Monday, March 18, 2013

anno domini

The Gospel for the Third Sunday of Lent (Year A Scrutinies) tells the story of Jesus' encounter with a Samaritan woman at "Jacob's well" as he passes with his disciples through Samaria on his way back to Galilee where his messianic activity had begun. In a 2011 sermon, Fr. Robert Barron (of Word on Fire) said that "we are all meant to identify with this woman in this archetypal encounter with Jesus, we are all in her place, we are all being drawn into the power of what Jesus offers." Benedict XVI, too, has called our attention to the interpretive task of identification:
One must read and meditate on it personally, identifying oneself with that woman who, one day like so many other days, went to draw water from the well and found Jesus there, sitting next to it, "tired from the journey" in the midday heat . . . she represents the existential dissatisfaction of one who [has not, until now, found] what he seeks.
The difficulty of this particular task of identification has to do with the delimitation of that place in which, according to Fr. Barron, we can be said to dwell along with the Samaritan woman, namely, the place from which "we are all being drawn into the power of what Jesus offers." For Barron and Benedict this "being drawn," along with the experience of an "existential dissatisfaction" that bespeaks a restless heart (implicitly desiring God), makes manifest the indwelling and unifying imago dei as the genuinely archetypal site of the encounter with Jesus and, thereby, of the "true worship of the Father in Spirit and truth."

Yet there is a kind of Old Testament residue in the Samaritan woman's conversion that is difficult for us to identify with. On the same path that generations of Samaritans have taken before her, the woman finds Jesus resting at Jacob's (Israel's) well within sight of Mount Gerizim where they have their temple. If the Samaritans "worship what [they] do not understand," at least they walk where Jacob walked and draw water out of the rock of the promised land (and that without needing the staff with which Moses struck the Nile). Fr. Barron jokes that a woman with five husbands has been "looking for love in all the wrong places," but the great stumbling block for Samaritan and Jew alike is that, once Jesus appears, they are somehow in the right place and the wrong place at the same time! How can this tired prophet offer more than that "permanent possession" which was given by God to Jacob? Would Samaritan and Jew alike not be justified in wondering whether the Lord was in their midst or not (cf. Exodus 17:7)?

The strangeness of the Christian's approach to Jesus, on the other hand, seems to be a matter of time rather than place. We can identify with the Samaritan woman insofar as our "existential dissatisfaction" occurs after Christ has already appeared and offered us a living water. In his 2008 General Audience on St. Paul's eschatology, Benedict XVI describes the historical situation in which Christians find themselves:
[after the Resurrection] the last things have already begun and, in a certain sense, are already present . . . As believers, we are already with the Lord in our lifetime; our future, eternal life, has already begun.
Elsewhere Ratzinger has written that "the turning point . . . of time is already here, though it does not coincide with the end of world history." How is it possible, then, that it is still necessary for us to be "drawn" to the Lord in anno domini nostri Iesu Christi? It is as if the paradigmatic question of the believer has become not "where are you staying?" (cf. John 1:38) but "how are you staying?" and "how can I stay with you?"
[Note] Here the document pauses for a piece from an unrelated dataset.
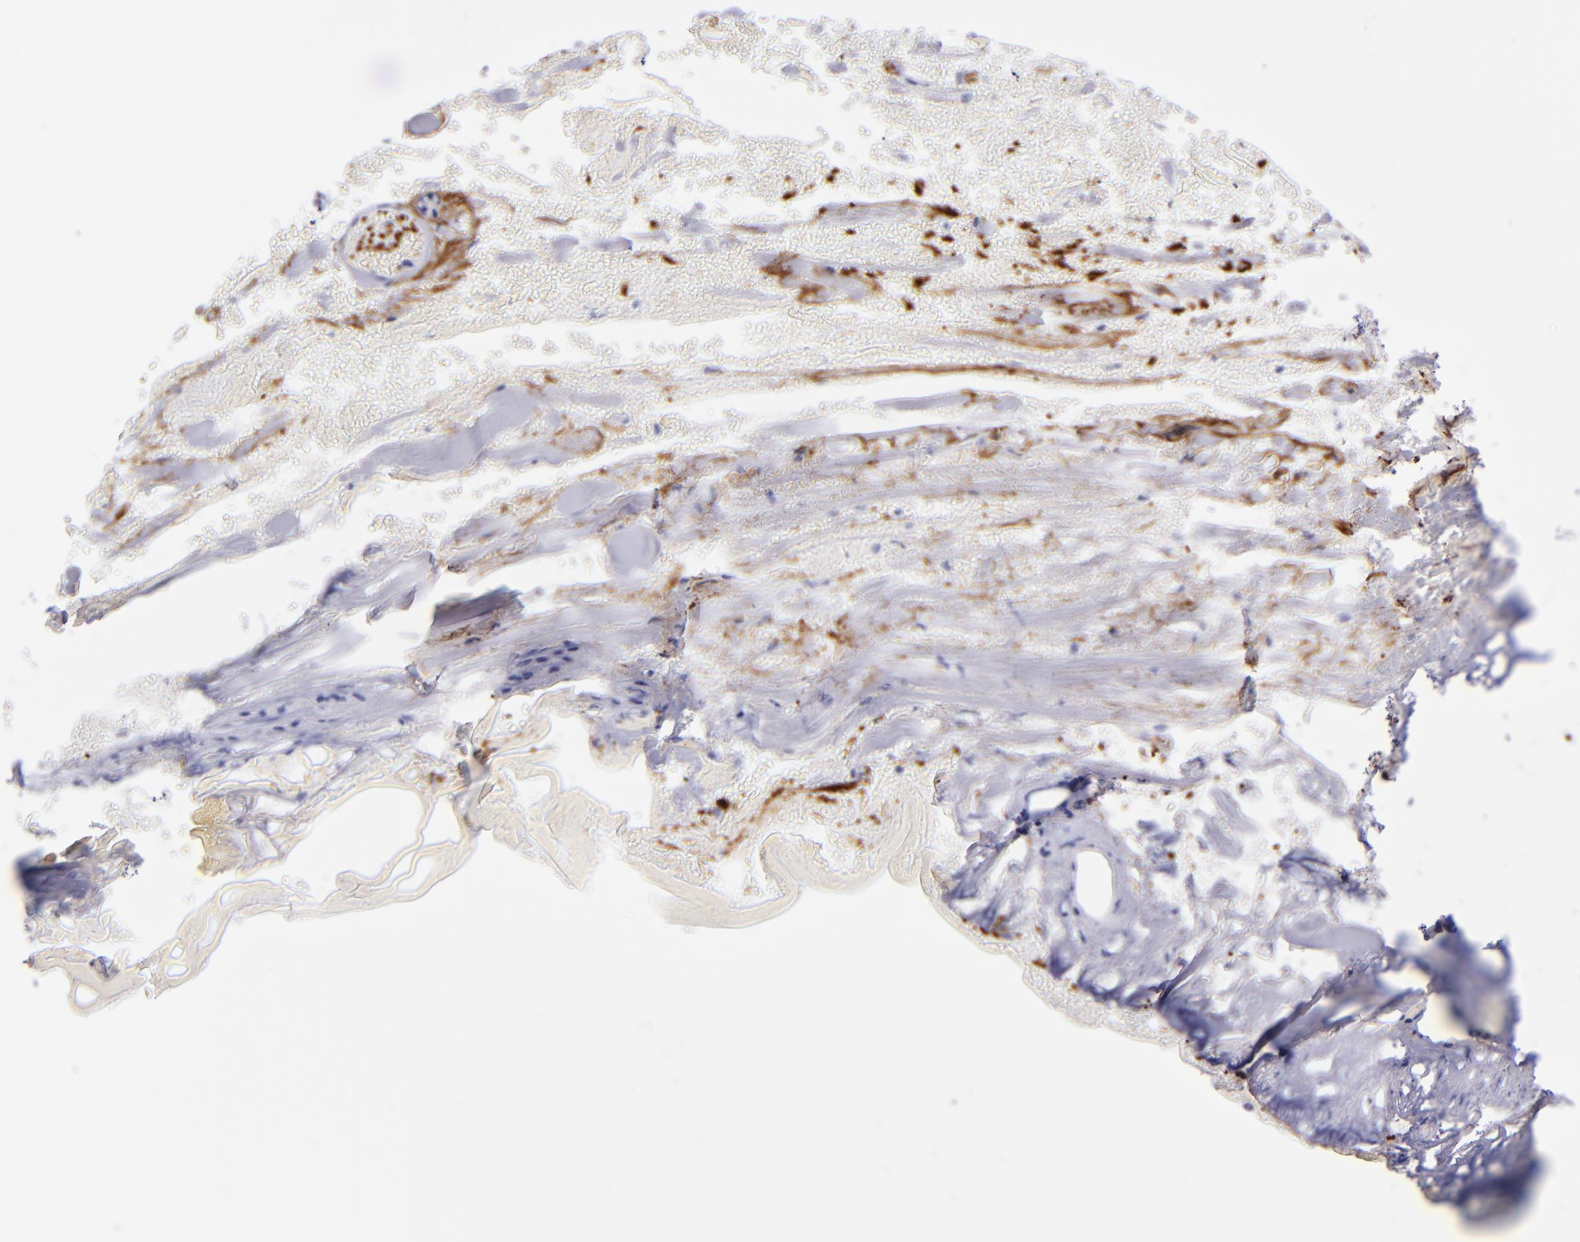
{"staining": {"intensity": "negative", "quantity": "none", "location": "none"}, "tissue": "skin", "cell_type": "Epidermal cells", "image_type": "normal", "snomed": [{"axis": "morphology", "description": "Normal tissue, NOS"}, {"axis": "morphology", "description": "Hemorrhoids"}, {"axis": "morphology", "description": "Inflammation, NOS"}, {"axis": "topography", "description": "Anal"}], "caption": "This is an immunohistochemistry photomicrograph of normal human skin. There is no staining in epidermal cells.", "gene": "EFCAB13", "patient": {"sex": "male", "age": 60}}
I'll close with another excerpt from Benedict on Paul's eschatology:
Another element in the Pauline teaching on eschatology is the universality of the call to faith which unites Jews and Gentiles . . . as a sign and an anticipation of the future reality. For this reason we can say that we are already seated in Heaven with Jesus Christ, but to reveal the riches of grace in the centuries to come (Eph 2: 6f.), the after becomes a before, in order to show the state of incipient fulfilment in which we live. This makes bearable the sufferings of the present time which, in any case, cannot be compared to the future glory (cf. Rm 8: 18). We walk by faith, not by sight, and even if we might rather leave the body to live with the Lord, what definitively matters, whether we are dwelling in the body or are far from it, is that we be pleasing to him (cf. 2 Cor 5: 7-9).
And one from Jose Granados' Communio article on the Ascension:
What is the role of the Ascension in the history of this bond between the flesh and the divine? The body of Christ, already glorified, is now bound to the rest of creation in a new way. This mystery communicates to the cosmos the state of the glorified flesh of Jesus, insofar as it places the definitive goal toward which all of creation is tending in the Father himself. A new horizon is thus opened within creation: all created being is already in heaven, because all things are now moving toward the very heart of God. On the basis of the Ascension, therefore, the body acquires a new language; the body’s capacity for proclaiming God is raised to a new level. This is the language of the sacraments, in which material creation expresses a more fulfilled relation with the transcendent.